EXERCISE:
Report every line of the entries that contains the string "Wittenberg", copying each one in full. Matching is case-sensitive.

[Records drawn from a dataset]
★ ★ ★

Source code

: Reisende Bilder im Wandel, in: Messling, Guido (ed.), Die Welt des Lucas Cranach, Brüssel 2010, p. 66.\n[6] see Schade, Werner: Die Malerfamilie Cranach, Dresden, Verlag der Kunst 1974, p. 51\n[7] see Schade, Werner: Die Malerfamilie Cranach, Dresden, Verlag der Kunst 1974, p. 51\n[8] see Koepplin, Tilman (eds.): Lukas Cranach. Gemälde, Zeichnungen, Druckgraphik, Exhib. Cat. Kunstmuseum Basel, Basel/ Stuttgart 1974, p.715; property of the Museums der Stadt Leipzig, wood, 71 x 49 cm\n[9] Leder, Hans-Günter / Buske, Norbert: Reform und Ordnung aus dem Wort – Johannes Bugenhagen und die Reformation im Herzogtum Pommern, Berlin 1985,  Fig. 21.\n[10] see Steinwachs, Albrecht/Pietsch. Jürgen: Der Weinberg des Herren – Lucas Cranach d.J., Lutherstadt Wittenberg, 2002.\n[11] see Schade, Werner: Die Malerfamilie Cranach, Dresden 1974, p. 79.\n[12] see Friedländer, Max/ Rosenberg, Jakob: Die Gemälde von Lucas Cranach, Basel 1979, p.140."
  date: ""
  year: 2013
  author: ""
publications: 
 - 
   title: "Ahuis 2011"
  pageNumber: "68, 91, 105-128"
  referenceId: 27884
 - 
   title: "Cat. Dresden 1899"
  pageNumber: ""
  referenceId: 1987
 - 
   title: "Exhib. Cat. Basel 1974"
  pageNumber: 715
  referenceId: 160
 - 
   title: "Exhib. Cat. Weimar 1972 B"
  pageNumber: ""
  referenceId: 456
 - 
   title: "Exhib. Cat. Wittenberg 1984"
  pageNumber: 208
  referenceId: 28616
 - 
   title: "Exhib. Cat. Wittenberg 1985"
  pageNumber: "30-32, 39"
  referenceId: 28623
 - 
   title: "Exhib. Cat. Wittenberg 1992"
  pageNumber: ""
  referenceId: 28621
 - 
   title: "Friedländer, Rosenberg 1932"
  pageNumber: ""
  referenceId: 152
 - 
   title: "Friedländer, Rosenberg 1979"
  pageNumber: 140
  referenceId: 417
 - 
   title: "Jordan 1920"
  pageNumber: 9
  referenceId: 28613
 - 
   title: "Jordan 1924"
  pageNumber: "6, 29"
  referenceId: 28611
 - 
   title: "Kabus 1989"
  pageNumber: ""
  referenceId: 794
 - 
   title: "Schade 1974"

★ ★ ★

EXERCISE ANSWER:
: Reisende Bilder im Wandel, in: Messling, Guido (ed.), Die Welt des Lucas Cranach, Brüssel 2010, p. 66.\n[6] see Schade, Werner: Die Malerfamilie Cranach, Dresden, Verlag der Kunst 1974, p. 51\n[7] see Schade, Werner: Die Malerfamilie Cranach, Dresden, Verlag der Kunst 1974, p. 51\n[8] see Koepplin, Tilman (eds.): Lukas Cranach. Gemälde, Zeichnungen, Druckgraphik, Exhib. Cat. Kunstmuseum Basel, Basel/ Stuttgart 1974, p.715; property of the Museums der Stadt Leipzig, wood, 71 x 49 cm\n[9] Leder, Hans-Günter / Buske, Norbert: Reform und Ordnung aus dem Wort – Johannes Bugenhagen und die Reformation im Herzogtum Pommern, Berlin 1985,  Fig. 21.\n[10] see Steinwachs, Albrecht/Pietsch. Jürgen: Der Weinberg des Herren – Lucas Cranach d.J., Lutherstadt Wittenberg, 2002.\n[11] see Schade, Werner: Die Malerfamilie Cranach, Dresden 1974, p. 79.\n[12] see Friedländer, Max/ Rosenberg, Jakob: Die Gemälde von Lucas Cranach, Basel 1979, p.140."
   title: "Exhib. Cat. Wittenberg 1984"
   title: "Exhib. Cat. Wittenberg 1985"
   title: "Exhib. Cat. Wittenberg 1992"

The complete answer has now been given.